In London, for example, police report that organized crime syndicates have been increasingly embracing cybercrime – in particular, payment card fraud and identity scams – given the potential for a vastly greater return on their investment, as well as much lower risk, UK cybersecurity expert Alan Woodward says in an interview.
“It’s no longer the spotty youth in his bedroom, committing some opportunistic crime,” says Woodward, a visiting professor at the University of Surrey who is also a cyber security adviser to the association of European police agencies known as Europol. “Some of these are very highly orchestrated crimes. They require money and they require some quite sophisticated software to be written. And indeed, ‘crime as a service’ is actually growing as a genre online.”
Earlier this year, London’s mayor’s office and Metropolitan Police released an online theft and fraud report, noting that 70 percent of all fraud now involves the Internet.
But fraud-related losses may be dramatically underreported. Woodward says that in the UK alone, the City of London Police, which takes the lead on fraud investigations, estimates that £2.2 billion ($3.4 billion) is lost to card fraud every year. But police also suspect that 85 percent of fraud is not being reported by consumers, meaning that annually, actual losses might total £12.1 billion ($18.7 billion).
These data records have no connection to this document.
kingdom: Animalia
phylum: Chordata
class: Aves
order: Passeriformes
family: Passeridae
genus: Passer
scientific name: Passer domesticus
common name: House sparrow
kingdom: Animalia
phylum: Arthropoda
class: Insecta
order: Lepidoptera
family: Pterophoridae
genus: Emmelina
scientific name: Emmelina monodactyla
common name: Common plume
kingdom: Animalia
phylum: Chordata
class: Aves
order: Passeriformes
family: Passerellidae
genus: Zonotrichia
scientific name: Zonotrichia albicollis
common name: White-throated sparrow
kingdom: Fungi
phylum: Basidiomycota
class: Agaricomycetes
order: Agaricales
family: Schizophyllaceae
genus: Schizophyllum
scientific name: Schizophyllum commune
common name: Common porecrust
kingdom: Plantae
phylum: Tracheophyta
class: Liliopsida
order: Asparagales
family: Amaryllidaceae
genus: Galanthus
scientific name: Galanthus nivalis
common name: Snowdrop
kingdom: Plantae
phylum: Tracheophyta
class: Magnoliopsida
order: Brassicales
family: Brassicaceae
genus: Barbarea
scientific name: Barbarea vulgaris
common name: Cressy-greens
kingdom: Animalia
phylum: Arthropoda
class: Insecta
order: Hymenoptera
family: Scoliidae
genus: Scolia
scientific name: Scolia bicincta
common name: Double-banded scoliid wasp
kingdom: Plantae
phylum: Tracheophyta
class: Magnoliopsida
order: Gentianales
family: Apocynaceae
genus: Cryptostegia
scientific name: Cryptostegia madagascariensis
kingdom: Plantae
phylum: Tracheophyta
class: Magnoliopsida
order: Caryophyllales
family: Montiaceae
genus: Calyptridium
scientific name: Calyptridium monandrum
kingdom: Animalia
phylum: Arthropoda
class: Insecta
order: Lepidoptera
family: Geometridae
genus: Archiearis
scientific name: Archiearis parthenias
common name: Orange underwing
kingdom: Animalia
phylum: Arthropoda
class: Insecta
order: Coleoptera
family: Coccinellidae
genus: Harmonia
The good news, however, is that police forces in many countries – not just across Europe, but also in North America – have been conducting joint operations where they have been able to track back crimes, shut down criminal organizations and, in many cases, prosecute suspects.
However, statements by the UK government that overall crime in the UK is reducing take little account of the substantial increase in cyber crime, which often goes unreported and uninvestigated.